Perhaps the most significant geopolitical force is the continuing rise of China as an economic and politically influential power, especially as multilateral institutions decline in power. In the future, China’s soft power will likely become increasingly important, and its state-owned enterprises is expected to have different objectives and operations than conventional multinationals.

For example, consider China’s massive Belt and Road Initiative (BRI) to promote investment in developing infrastructure and trade along the historic Silk Road trade routes. The BRI will likely spur significant cross-border economic activity between more than 70 countries across Asia, Europe, the Middle East and Oceania. It will open new trade routes and connections between China and many developing countries, especially in Eurasia.

So as some other countries focus inward and erect new barriers to investment and trade, China is investing enormous sums on an infrastructure that will likely put it at the center of a vast new web of business relationships.

One of the most jarring aspects about the current geopolitical situation is that, in many cases, rational economic logic is taking a back seat to other imperatives where tax and trade are concerned. This makes geopolitical analysis essential for today’s business.

Companies need to focus on how geopolitical trends will play out in the short, medium and long terms. Many companies are taking steps manage their exposure by consulting specialists to help them better understand potential threats. They are also spending more time on scenario planning – considering what’s likely, what alternatives are credible, what’s unlikely and what’s worst case – so they can chart their best course forward. Where broader geopolitical trends were once on the periphery of business thinking, they are now high on the radar.

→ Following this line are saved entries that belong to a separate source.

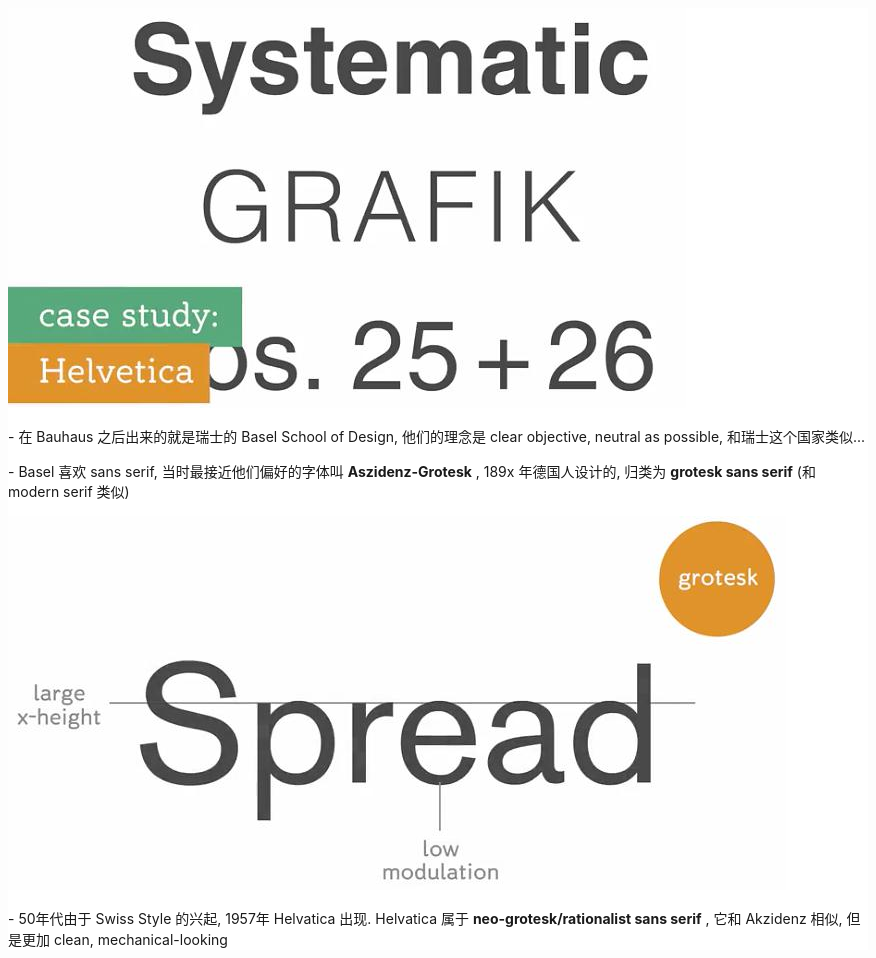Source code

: ![](/assets/images/Typography---Note-3/p50127248.jpg)

\- 在 Bauhaus 之后出来的就是瑞士的 Basel School of Design, 他们的理念是 clear objective, neutral as possible, 和瑞士这个国家类似...

\- Basel 喜欢 sans serif, 当时最接近他们偏好的字体叫 **Aszidenz-Grotesk** , 189x 年德国人设计的, 归类为 **grotesk sans serif**  (和 modern serif 类似)

![](/assets/images/Typography---Note-3/p50127315.jpg)

\- 50年代由于 Swiss Style 的兴起, 1957年 Helvatica 出现. Helvatica 属于 **neo-grotesk/rationalist sans serif** , 它和 Akzidenz 相似, 但是更加 clean, mechanical-looking
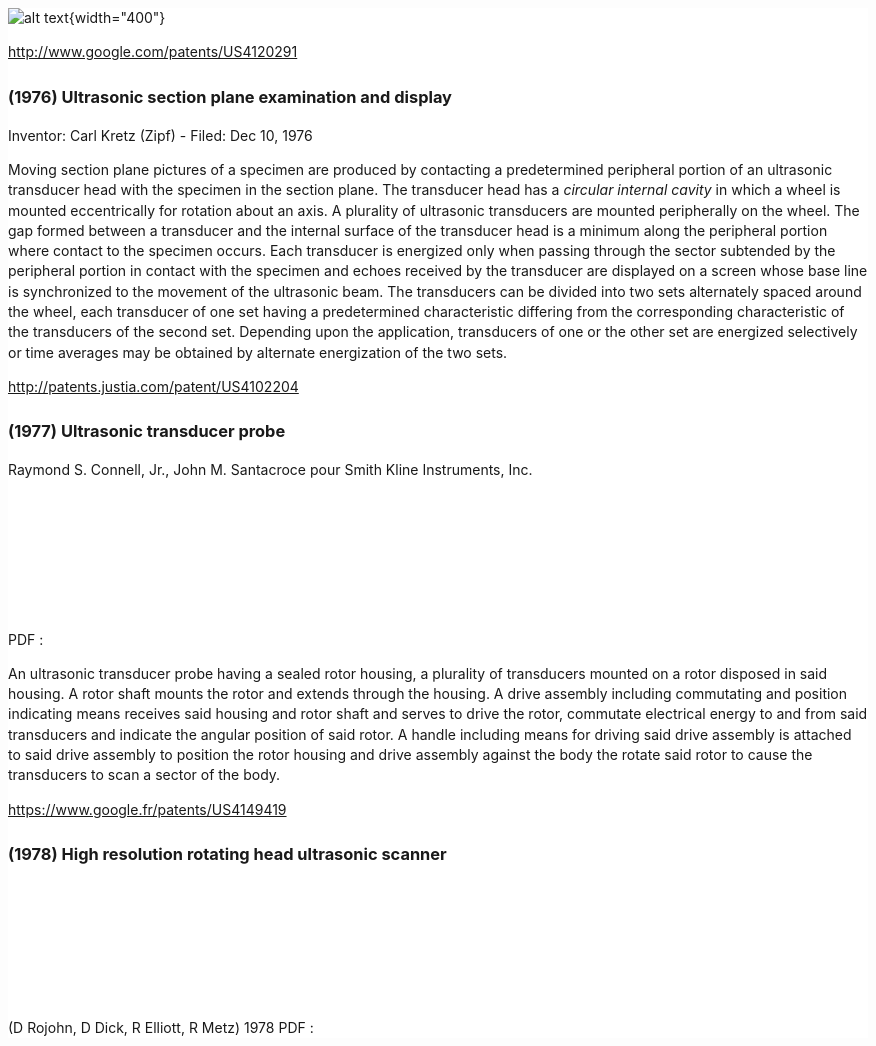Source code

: ![alt text](US4120291-1.png "alt text"){width="400"}

<http://www.google.com/patents/US4120291>

### (1976) Ultrasonic section plane examination and display

Inventor: Carl Kretz (Zipf) - Filed: Dec 10, 1976

Moving section plane pictures of a specimen are produced by contacting a
predetermined peripheral portion of an ultrasonic transducer head with
the specimen in the section plane. The transducer head has a *circular
internal cavity* in which a wheel is mounted eccentrically for rotation
about an axis. A plurality of ultrasonic transducers are mounted
peripherally on the wheel. The gap formed between a transducer and the
internal surface of the transducer head is a minimum along the
peripheral portion where contact to the specimen occurs. Each transducer
is energized only when passing through the sector subtended by the
peripheral portion in contact with the specimen and echoes received by
the transducer are displayed on a screen whose base line is synchronized
to the movement of the ultrasonic beam. The transducers can be divided
into two sets alternately spaced around the wheel, each transducer of
one set having a predetermined characteristic differing from the
corresponding characteristic of the transducers of the second set.
Depending upon the application, transducers of one or the other set are
energized selectively or time averages may be obtained by alternate
energization of the two sets.

<http://patents.justia.com/patent/US4102204>

### (1977) Ultrasonic transducer probe

Raymond S. Connell, Jr., John M. Santacroce pour Smith Kline
Instruments, Inc.

PDF : ![](US4149419.pdf "fig:US4149419.pdf")

An ultrasonic transducer probe having a sealed rotor housing, a
plurality of transducers mounted on a rotor disposed in said housing. A
rotor shaft mounts the rotor and extends through the housing. A drive
assembly including commutating and position indicating means receives
said housing and rotor shaft and serves to drive the rotor, commutate
electrical energy to and from said transducers and indicate the angular
position of said rotor. A handle including means for driving said drive
assembly is attached to said drive assembly to position the rotor
housing and drive assembly against the body the rotate said rotor to
cause the transducers to scan a sector of the body.

<https://www.google.fr/patents/US4149419>

### (1978) High resolution rotating head ultrasonic scanner

(D Rojohn, D Dick, R Elliott, R Metz) 1978 PDF :
![](US4233988.pdf "fig:US4233988.pdf")
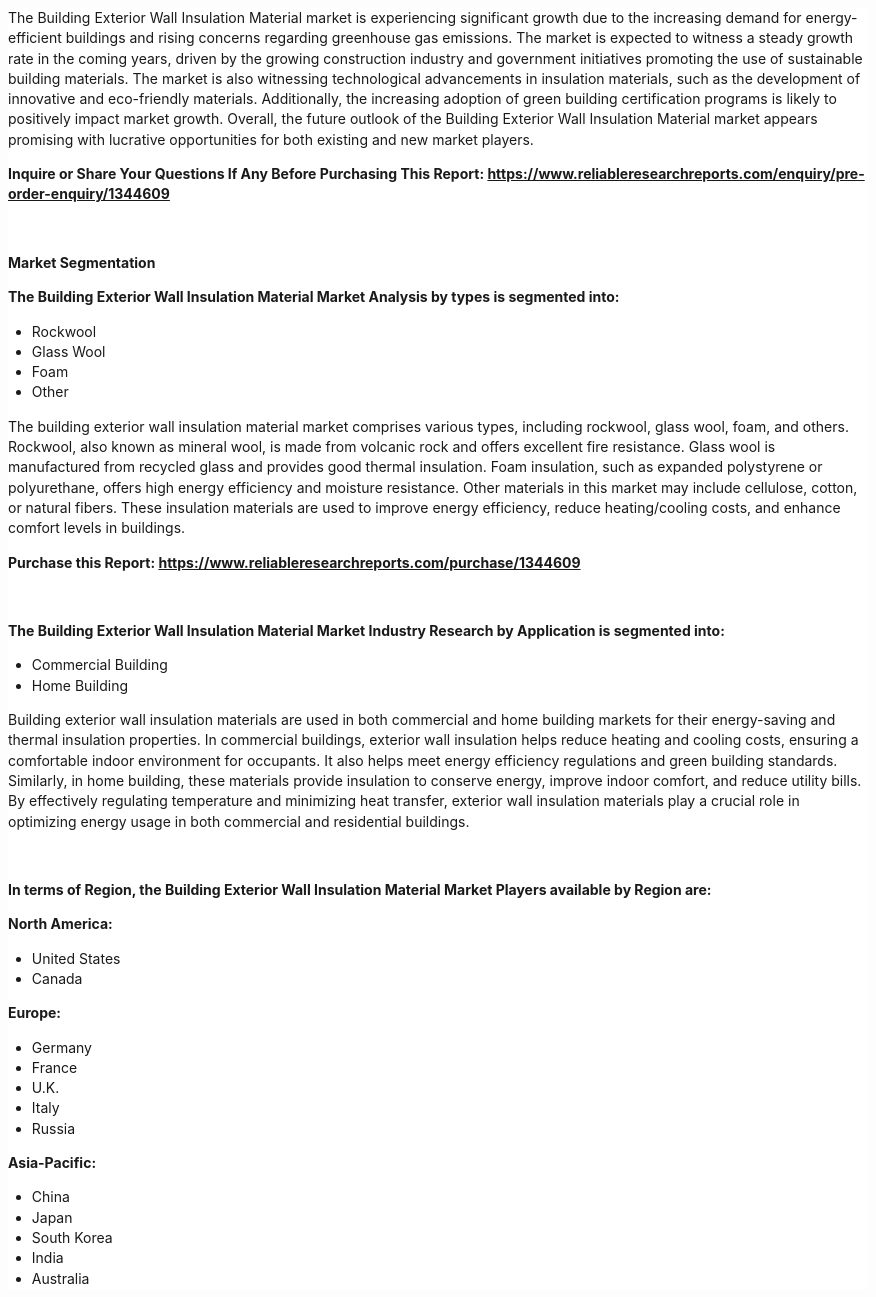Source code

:<p><p>The Building Exterior Wall Insulation Material market is experiencing significant growth due to the increasing demand for energy-efficient buildings and rising concerns regarding greenhouse gas emissions. The market is expected to witness a steady growth rate in the coming years, driven by the growing construction industry and government initiatives promoting the use of sustainable building materials. The market is also witnessing technological advancements in insulation materials, such as the development of innovative and eco-friendly materials. Additionally, the increasing adoption of green building certification programs is likely to positively impact market growth. Overall, the future outlook of the Building Exterior Wall Insulation Material market appears promising with lucrative opportunities for both existing and new market players.</p></p>
<p><strong>Inquire or Share Your Questions If Any Before Purchasing This Report: <a href="https://www.reliableresearchreports.com/enquiry/pre-order-enquiry/1344609">https://www.reliableresearchreports.com/enquiry/pre-order-enquiry/1344609</a></strong></p>
<p>&nbsp;</p>
<p><strong>Market Segmentation</strong></p>
<p><strong>The Building Exterior Wall Insulation Material Market Analysis by types is segmented into:</strong></p>
<p><ul><li>Rockwool</li><li>Glass Wool</li><li>Foam</li><li>Other</li></ul></p>
<p><p>The building exterior wall insulation material market comprises various types, including rockwool, glass wool, foam, and others. Rockwool, also known as mineral wool, is made from volcanic rock and offers excellent fire resistance. Glass wool is manufactured from recycled glass and provides good thermal insulation. Foam insulation, such as expanded polystyrene or polyurethane, offers high energy efficiency and moisture resistance. Other materials in this market may include cellulose, cotton, or natural fibers. These insulation materials are used to improve energy efficiency, reduce heating/cooling costs, and enhance comfort levels in buildings.</p></p>
<p><strong>Purchase this Report:&nbsp;<a href="https://www.reliableresearchreports.com/purchase/1344609">https://www.reliableresearchreports.com/purchase/1344609</a></strong></p>
<p>&nbsp;</p>
<p><strong>The Building Exterior Wall Insulation Material Market Industry Research by Application is segmented into:</strong></p>
<p><ul><li>Commercial Building</li><li>Home Building</li></ul></p>
<p><p>Building exterior wall insulation materials are used in both commercial and home building markets for their energy-saving and thermal insulation properties. In commercial buildings, exterior wall insulation helps reduce heating and cooling costs, ensuring a comfortable indoor environment for occupants. It also helps meet energy efficiency regulations and green building standards. Similarly, in home building, these materials provide insulation to conserve energy, improve indoor comfort, and reduce utility bills. By effectively regulating temperature and minimizing heat transfer, exterior wall insulation materials play a crucial role in optimizing energy usage in both commercial and residential buildings.</p></p>
<p>&nbsp;</p>
<p><strong>In terms of Region, the Building Exterior Wall Insulation Material Market Players available by Region are:</strong></p>
<p>
    <p> <strong> North America: </strong>
        <ul>
            <li>United States</li>
            <li>Canada</li>
        </ul>
        </p> 
    <p> <strong> Europe: </strong>
        <ul>
            <li>Germany</li>
            <li>France</li>
            <li>U.K.</li>
            <li>Italy</li>
            <li>Russia</li>
        </ul>
        </p> 
    <p> <strong> Asia-Pacific: </strong>
        <ul>
            <li>China</li>
            <li>Japan</li>
            <li>South Korea</li>
            <li>India</li>
            <li>Australia</li>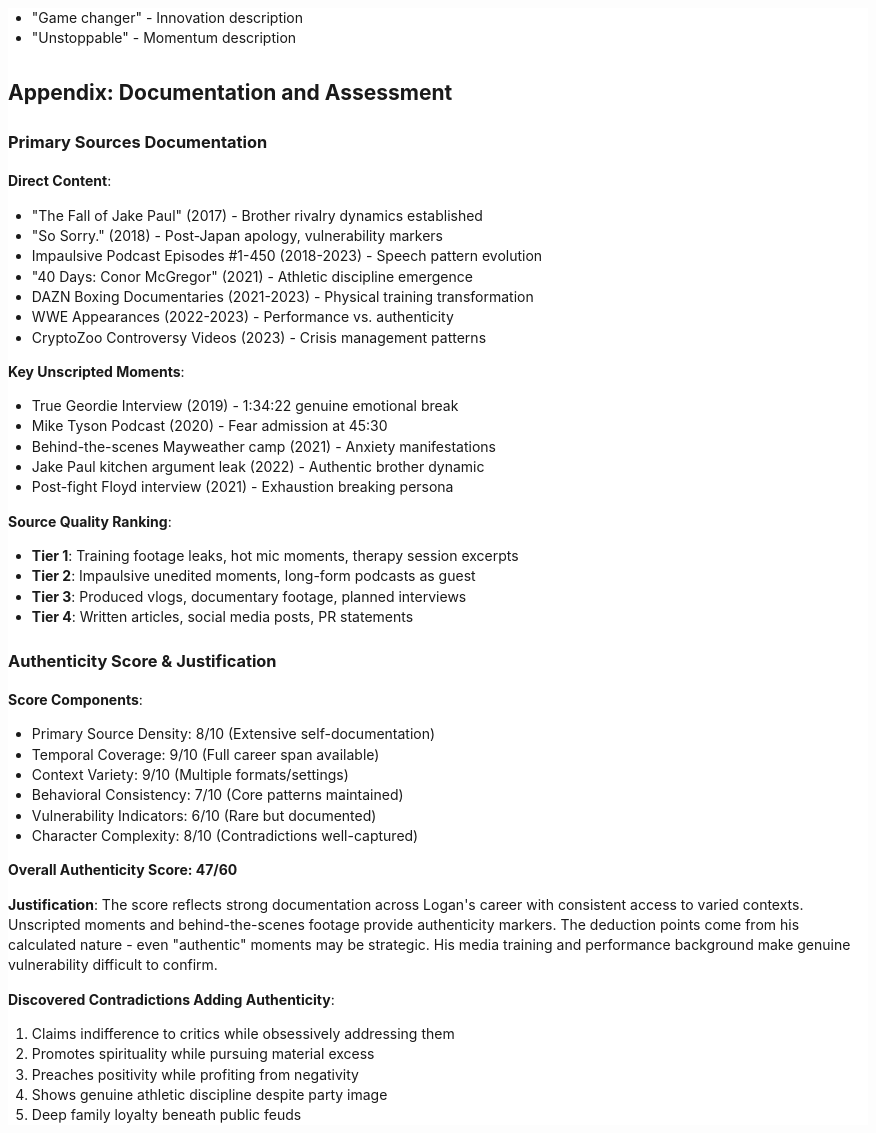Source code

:- "Game changer" - Innovation description
- "Unstoppable" - Momentum description

## Appendix: Documentation and Assessment

### Primary Sources Documentation

**Direct Content**:
- "The Fall of Jake Paul" (2017) - Brother rivalry dynamics established
- "So Sorry." (2018) - Post-Japan apology, vulnerability markers
- Impaulsive Podcast Episodes #1-450 (2018-2023) - Speech pattern evolution
- "40 Days: Conor McGregor" (2021) - Athletic discipline emergence
- DAZN Boxing Documentaries (2021-2023) - Physical training transformation
- WWE Appearances (2022-2023) - Performance vs. authenticity
- CryptoZoo Controversy Videos (2023) - Crisis management patterns

**Key Unscripted Moments**:
- True Geordie Interview (2019) - 1:34:22 genuine emotional break
- Mike Tyson Podcast (2020) - Fear admission at 45:30
- Behind-the-scenes Mayweather camp (2021) - Anxiety manifestations
- Jake Paul kitchen argument leak (2022) - Authentic brother dynamic
- Post-fight Floyd interview (2021) - Exhaustion breaking persona

**Source Quality Ranking**:
- **Tier 1**: Training footage leaks, hot mic moments, therapy session excerpts
- **Tier 2**: Impaulsive unedited moments, long-form podcasts as guest
- **Tier 3**: Produced vlogs, documentary footage, planned interviews
- **Tier 4**: Written articles, social media posts, PR statements

### Authenticity Score & Justification

**Score Components**:
- Primary Source Density: 8/10 (Extensive self-documentation)
- Temporal Coverage: 9/10 (Full career span available)
- Context Variety: 9/10 (Multiple formats/settings)
- Behavioral Consistency: 7/10 (Core patterns maintained)
- Vulnerability Indicators: 6/10 (Rare but documented)
- Character Complexity: 8/10 (Contradictions well-captured)

**Overall Authenticity Score: 47/60**

**Justification**:
The score reflects strong documentation across Logan's career with consistent access to varied contexts. Unscripted moments and behind-the-scenes footage provide authenticity markers. The deduction points come from his calculated nature - even "authentic" moments may be strategic. His media training and performance background make genuine vulnerability difficult to confirm.

**Discovered Contradictions Adding Authenticity**:
1. Claims indifference to critics while obsessively addressing them
2. Promotes spirituality while pursuing material excess
3. Preaches positivity while profiting from negativity
4. Shows genuine athletic discipline despite party image
5. Deep family loyalty beneath public feuds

Tax factors are an important part of geopolitical analysis. How a country establishes its tax settings – what and how much economic activities are taxed and whether and how the tax system delivers social benefits – are fundamental to the long-term fiscal stability of a nation. These settings need to be viewed in the context of demographics, cultural predispositions and the structure of the economy, including its international exposure.

The best settings are those that cohere with the international order. However, that cohesion is diminishing as multilateral institutions decline and unilateralism continues to rise. Countries are approaching tax reform in various ways, and, from the global perspective, pressures on national budgets will likely lead to businesses shouldering higher tax burdens.

However the future may unfold, businesses need to keep a close eye on geopolitical trends so they can be ready for the new strategic and operational challenges they may face in the years ahead.